PAGE EXCERPT:
Many of the large series published to date have significant conversion rates [6, 20]. This probably relates in part to the differing levels of experience of the surgeons in each of these studies. Certainly, conversion rates are seen to decrease as more experience is gained [2, 24]. Furthermore, study protocols have been designed to mandate conversion with a relatively low threshold [20]. Although this is important for safe evaluation of the technique, as the surgeon’s laparoscopic experience increases, the conversion rate likely will decrease, enhancing the short-term benefits of attempts to perform resection laparoscopically. Caution must be used, however, to ensure that oncologic principles are not sacrificed for the sake of completing the procedure laparoscopically. Our experience shows an overall conversion rate of 11.7%, including 30 patients enrolled in the randomized trial.

PROVIDED INFORMATION:
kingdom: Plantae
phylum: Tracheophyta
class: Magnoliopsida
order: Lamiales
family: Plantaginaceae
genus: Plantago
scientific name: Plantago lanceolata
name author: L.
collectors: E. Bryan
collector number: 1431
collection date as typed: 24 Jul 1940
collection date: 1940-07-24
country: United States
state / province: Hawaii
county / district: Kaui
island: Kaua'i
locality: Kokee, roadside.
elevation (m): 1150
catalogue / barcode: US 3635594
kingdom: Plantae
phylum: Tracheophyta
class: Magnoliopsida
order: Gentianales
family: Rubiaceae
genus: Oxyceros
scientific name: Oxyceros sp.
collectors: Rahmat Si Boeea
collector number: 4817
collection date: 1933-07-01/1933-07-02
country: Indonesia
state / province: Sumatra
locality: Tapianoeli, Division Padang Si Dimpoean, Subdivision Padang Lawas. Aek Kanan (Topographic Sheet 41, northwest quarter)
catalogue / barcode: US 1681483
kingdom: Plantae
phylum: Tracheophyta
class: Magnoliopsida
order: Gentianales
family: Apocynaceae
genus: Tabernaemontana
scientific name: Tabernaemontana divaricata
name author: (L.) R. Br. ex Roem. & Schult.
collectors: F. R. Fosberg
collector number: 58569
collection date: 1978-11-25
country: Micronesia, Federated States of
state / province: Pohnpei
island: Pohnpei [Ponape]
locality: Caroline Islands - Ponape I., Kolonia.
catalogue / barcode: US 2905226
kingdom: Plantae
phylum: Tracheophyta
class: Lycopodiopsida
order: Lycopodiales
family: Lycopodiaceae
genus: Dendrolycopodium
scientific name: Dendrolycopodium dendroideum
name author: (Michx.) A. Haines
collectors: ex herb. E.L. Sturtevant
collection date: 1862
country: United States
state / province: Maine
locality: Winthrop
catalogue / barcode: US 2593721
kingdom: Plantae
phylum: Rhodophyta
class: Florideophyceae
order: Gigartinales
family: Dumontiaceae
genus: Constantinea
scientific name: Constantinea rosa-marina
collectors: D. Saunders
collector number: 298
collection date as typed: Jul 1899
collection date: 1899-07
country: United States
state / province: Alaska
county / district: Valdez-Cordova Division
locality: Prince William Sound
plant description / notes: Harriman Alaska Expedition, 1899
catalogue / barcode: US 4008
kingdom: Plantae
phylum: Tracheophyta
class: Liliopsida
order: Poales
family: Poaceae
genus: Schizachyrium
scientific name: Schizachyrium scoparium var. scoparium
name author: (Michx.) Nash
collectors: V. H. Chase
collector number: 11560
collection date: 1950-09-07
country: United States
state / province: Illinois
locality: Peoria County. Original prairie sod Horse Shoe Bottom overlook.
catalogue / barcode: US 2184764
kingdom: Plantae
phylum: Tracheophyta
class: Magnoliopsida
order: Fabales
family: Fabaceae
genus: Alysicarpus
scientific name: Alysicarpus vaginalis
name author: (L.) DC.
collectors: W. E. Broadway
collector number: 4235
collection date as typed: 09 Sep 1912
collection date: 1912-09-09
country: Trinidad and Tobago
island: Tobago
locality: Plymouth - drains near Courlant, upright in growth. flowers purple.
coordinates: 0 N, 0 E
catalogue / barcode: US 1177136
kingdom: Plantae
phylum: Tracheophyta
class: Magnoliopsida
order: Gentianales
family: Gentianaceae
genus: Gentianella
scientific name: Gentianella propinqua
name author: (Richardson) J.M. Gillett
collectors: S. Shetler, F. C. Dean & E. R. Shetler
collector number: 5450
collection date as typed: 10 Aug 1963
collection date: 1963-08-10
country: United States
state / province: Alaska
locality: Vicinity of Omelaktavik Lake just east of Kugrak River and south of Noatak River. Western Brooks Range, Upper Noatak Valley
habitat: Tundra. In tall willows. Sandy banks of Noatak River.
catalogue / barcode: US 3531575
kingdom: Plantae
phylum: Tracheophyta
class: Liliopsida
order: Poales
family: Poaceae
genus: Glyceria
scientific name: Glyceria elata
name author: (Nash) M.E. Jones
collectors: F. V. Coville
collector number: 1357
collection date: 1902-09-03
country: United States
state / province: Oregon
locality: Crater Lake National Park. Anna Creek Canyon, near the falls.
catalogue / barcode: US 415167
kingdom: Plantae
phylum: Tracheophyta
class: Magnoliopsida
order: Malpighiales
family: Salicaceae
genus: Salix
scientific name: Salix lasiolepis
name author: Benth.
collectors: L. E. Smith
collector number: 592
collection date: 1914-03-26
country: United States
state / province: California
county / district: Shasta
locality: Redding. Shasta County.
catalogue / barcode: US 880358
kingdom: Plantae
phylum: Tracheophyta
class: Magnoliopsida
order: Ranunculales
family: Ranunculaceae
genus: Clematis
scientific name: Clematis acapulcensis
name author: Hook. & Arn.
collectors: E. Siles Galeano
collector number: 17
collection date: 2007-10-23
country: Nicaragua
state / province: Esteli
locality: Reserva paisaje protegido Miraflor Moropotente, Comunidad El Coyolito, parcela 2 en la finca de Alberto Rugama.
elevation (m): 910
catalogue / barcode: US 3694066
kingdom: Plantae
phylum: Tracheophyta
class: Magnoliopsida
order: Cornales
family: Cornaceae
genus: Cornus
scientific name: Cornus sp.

QUESTIONS:
**1)** Answer the following from the passage on laparoscopic conversion rates:
(a) What happens to conversion rates as surgeons gain more experience?
(b) How have study protocols been designed with respect to conversion?
(c) What overall conversion rate does the authors' own experience show?
**2)** Decide whether each statement agrees with the passage on laparoscopic conversion rates. Answer yes or no, and quote the words from the passage that decide it.
(a) Study protocols have required conversion only at a high threshold.
(b) The reported overall conversion rate includes patients from a randomized trial.
(c) Completing the procedure laparoscopically may take priority over oncologic principles.
**3)** Carry the passage on laparoscopic conversion rates forward from its final sentence.

ANSWERS BY TASK:
**1)**
(a) Conversion rates decrease as more experience is gained.
(b) Study protocols have been designed to mandate conversion with a relatively low threshold.
(c) An overall conversion rate of 11.7%, including 30 patients enrolled in the randomized trial.

**2)**
(a) No: "study protocols have been designed to mandate conversion with a relatively low threshold"
(b) Yes: "including 30 patients enrolled in the randomized trial"
(c) No: "Caution must be used, however, to ensure that oncologic principles are not sacrificed for the sake of completing the procedure laparoscopically"

**3)**
Early in the experience laparoscopic surgery, there was concern about its ability to achieve adequate margins with the loss of tactile feedback. A combination of preoperative tattooing and intraoperative endoscopy was used in our center to compensate for the decrease in tactile information. In our series, only three resections (1.2%) had pathologically positive margins.

The number of lymph nodes harvested has been used as a surrogate marker for adequacy of oncologic resection. Although there are many factors that determine the number of lymph nodes identified in a specimen, the presence of adequate numbers in the specimen has significant implications for staging. Our median number of lymph nodes resected [22] (n = 18) compares favorably with other large series that had no standardized pathologic evaluation for laparoscopic [6, 16] or open [12] resections. Higher numbers of lymph nodes have been reported in trials with standardized pathologic examination [20]. Our lower numbers of nodes are likely related to diligence of pathologic evaluation because the node numbers in the open group from our institution are equivalent.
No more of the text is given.